WHAT YOU ARE ASKED TO DO | From the listing below, retype exactly the line holding "Обязательная, профильные дисциплины: 450", the line holding "компот (обед): 86 -> 103", and the lines between them; skip everything else.

RECORDS FOR THIS EXERCISE |
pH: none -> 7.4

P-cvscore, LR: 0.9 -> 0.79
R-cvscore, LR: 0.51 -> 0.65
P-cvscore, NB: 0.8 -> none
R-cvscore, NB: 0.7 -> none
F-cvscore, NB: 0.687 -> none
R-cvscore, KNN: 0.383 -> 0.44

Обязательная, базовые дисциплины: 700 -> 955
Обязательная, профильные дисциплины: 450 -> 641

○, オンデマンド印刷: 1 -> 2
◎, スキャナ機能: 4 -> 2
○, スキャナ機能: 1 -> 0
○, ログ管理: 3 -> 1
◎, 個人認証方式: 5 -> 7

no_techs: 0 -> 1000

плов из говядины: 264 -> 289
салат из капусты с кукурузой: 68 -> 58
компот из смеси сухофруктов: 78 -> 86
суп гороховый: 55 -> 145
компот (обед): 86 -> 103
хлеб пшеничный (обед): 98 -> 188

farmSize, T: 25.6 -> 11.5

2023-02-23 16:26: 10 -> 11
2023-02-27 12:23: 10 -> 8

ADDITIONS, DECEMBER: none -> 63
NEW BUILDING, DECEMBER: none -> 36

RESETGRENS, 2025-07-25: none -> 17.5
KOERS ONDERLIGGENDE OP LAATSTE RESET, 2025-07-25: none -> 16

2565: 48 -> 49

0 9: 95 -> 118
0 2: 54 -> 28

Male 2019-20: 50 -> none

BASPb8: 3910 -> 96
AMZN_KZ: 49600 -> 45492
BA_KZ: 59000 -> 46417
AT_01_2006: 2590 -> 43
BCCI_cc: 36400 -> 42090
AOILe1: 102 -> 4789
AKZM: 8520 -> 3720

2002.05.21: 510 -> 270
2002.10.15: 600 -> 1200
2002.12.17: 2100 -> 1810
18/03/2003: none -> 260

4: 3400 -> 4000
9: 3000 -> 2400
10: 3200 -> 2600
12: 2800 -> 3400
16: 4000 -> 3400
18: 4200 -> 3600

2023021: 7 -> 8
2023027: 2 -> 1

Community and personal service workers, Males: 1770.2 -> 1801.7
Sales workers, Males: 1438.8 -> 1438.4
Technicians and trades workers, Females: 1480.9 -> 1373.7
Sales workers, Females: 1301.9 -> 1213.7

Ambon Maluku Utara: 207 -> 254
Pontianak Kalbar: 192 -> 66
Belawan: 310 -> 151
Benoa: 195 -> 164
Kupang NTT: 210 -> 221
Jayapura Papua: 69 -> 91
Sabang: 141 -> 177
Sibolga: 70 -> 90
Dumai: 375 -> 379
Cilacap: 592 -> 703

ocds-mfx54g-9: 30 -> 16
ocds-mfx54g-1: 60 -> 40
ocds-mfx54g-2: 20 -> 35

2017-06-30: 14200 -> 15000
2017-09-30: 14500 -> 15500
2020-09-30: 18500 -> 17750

SOLUTION |
Обязательная, профильные дисциплины: 450 -> 641

○, オンデマンド印刷: 1 -> 2
◎, スキャナ機能: 4 -> 2
○, スキャナ機能: 1 -> 0
○, ログ管理: 3 -> 1
◎, 個人認証方式: 5 -> 7

no_techs: 0 -> 1000

плов из говядины: 264 -> 289
салат из капусты с кукурузой: 68 -> 58
компот из смеси сухофруктов: 78 -> 86
суп гороховый: 55 -> 145
компот (обед): 86 -> 103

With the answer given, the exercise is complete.